Given data below:

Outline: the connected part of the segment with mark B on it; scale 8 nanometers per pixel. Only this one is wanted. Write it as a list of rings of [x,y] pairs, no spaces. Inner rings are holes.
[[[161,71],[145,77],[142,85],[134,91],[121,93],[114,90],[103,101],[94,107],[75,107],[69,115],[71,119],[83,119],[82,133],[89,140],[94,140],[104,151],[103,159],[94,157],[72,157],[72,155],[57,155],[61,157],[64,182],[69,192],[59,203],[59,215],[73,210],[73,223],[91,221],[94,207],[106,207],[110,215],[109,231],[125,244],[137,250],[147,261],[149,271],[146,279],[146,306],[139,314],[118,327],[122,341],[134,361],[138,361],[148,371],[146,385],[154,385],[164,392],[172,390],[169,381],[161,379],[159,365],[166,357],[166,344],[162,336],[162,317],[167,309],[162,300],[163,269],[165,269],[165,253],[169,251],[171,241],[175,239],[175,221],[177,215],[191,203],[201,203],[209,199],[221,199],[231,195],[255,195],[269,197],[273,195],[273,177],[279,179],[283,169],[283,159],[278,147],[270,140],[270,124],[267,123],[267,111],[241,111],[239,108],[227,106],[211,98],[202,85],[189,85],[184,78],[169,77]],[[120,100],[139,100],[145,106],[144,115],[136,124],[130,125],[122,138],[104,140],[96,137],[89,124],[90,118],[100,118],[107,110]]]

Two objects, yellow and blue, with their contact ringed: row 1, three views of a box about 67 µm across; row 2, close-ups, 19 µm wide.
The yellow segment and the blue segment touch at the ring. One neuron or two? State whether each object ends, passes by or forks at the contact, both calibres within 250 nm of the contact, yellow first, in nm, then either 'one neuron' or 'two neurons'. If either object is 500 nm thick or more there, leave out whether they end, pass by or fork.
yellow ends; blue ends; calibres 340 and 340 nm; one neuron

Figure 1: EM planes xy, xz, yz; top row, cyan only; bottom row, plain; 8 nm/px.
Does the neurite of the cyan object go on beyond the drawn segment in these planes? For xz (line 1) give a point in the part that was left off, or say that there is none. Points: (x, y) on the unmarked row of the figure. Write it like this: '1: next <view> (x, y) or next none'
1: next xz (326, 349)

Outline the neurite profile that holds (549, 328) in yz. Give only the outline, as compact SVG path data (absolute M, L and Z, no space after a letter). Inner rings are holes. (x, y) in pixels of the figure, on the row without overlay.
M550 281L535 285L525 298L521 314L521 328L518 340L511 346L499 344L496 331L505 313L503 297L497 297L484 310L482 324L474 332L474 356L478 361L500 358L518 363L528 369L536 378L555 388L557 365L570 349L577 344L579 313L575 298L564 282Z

End of Given data.

* Prompt *
Among the records above, a stretch begins at the line containing "The yellow segment" and ends at the line containing "Figure 1: EM". Restate that stretch word for word, and nothing else.

* Answer for this exercise *
The yellow segment and the blue segment touch at the ring. One neuron or two? State whether each object ends, passes by or forks at the contact, both calibres within 250 nm of the contact, yellow first, in nm, then either 'one neuron' or 'two neurons'. If either object is 500 nm thick or more there, leave out whether they end, pass by or fork.
yellow ends; blue ends; calibres 340 and 340 nm; one neuron

Figure 1: EM planes xy, xz, yz; top row, cyan only; bottom row, plain; 8 nm/px.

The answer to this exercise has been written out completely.